# Chestertown, NY - Chestertown NY Hiniker V and possible 2005 dodge dually dump + more



## Kvston (Nov 30, 2019)

So I just put a new AFE turbo, wastegate, elbow plus dorman manifold on my '05 3500 SLT quad cab Cummins 4x4, AT [rebuilt] 4.10 gears. Truck has 193K on it. Stock turbo went. Put on new parts and 30 miles later the motor dropped a cylinder. Oil in exhaust. So my backup truck is down this season. Selling my 8.5' Hiniker V with wing extensions [hiniker]. Wings have one season on them, plow has more but was on truck when I got it.

Will consider selling the truck, but I have way more into it then its worth:
1. Hankook ATM with 2,300 miles on them.
2. Borgeson steering box, arm and steering shaft , Feb 2019.
3. Radiator and trans cooler Feb 2019.
4. Rotors, calipers, pads March 2019 plus axle seals, studs, rear cover and fluid.
5. Mishimoto lifetime warranty intercooler [2017]
6. Downeaster 9' dump body conversion [7/2019] still under warranty.
7. Stereo head unit, speakers, amp, capacitor, subs [2017]
8. Moog u joints front to rear except CV on front driveshaft [2018-2019].
9. Tranny pan, fluid, flex plate [BD diesel] 3/2019.
10. 5" exhaust, turbo back [2018]
11. Normal stuff like shocks, sway bar links, etc.

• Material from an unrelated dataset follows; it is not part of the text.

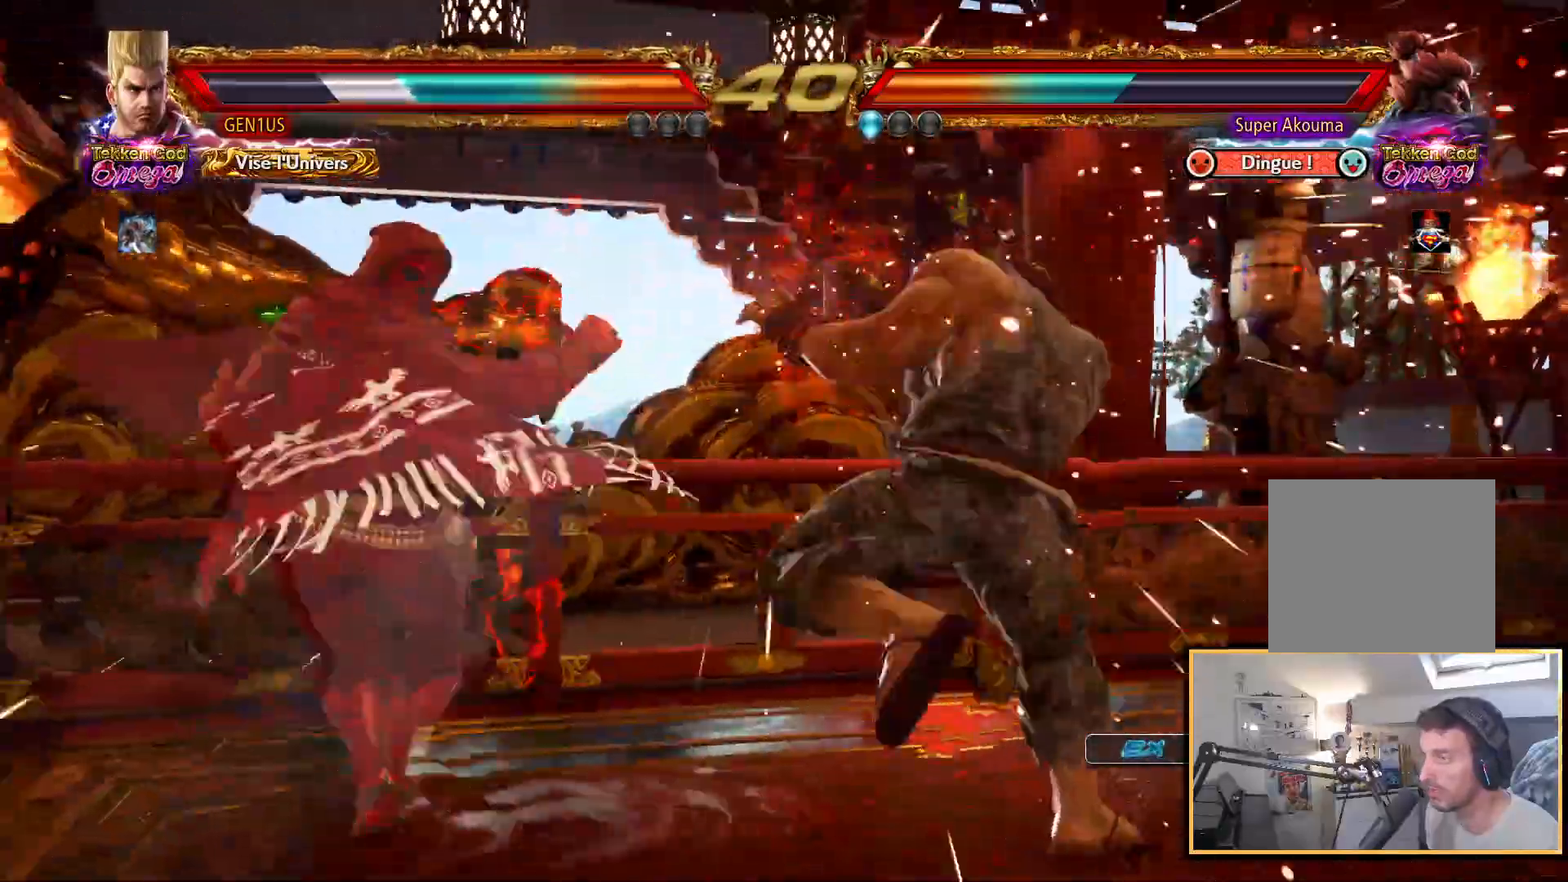
{"buttons": [], "left_stick": "center", "right_stick": "up", "events": []}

So I am definitely selling the plow with the truck side. Considering whether to put the truck up for sale, throw a long block at it or part is out. I'd consider first selling the truck whole or just the plow and dump body. Not desperate, so if you want something be reasonable.


----------



## Kvston (Nov 30, 2019)

UPDATE. Got a used motor for the truck, will be selling the old motor as a rebuildable core. Rest of the truck only for sale as a package. 22k OBO Got a 112k mile motor going in.


----------



## Kvston (Nov 30, 2019)

Truck sold last spring


----------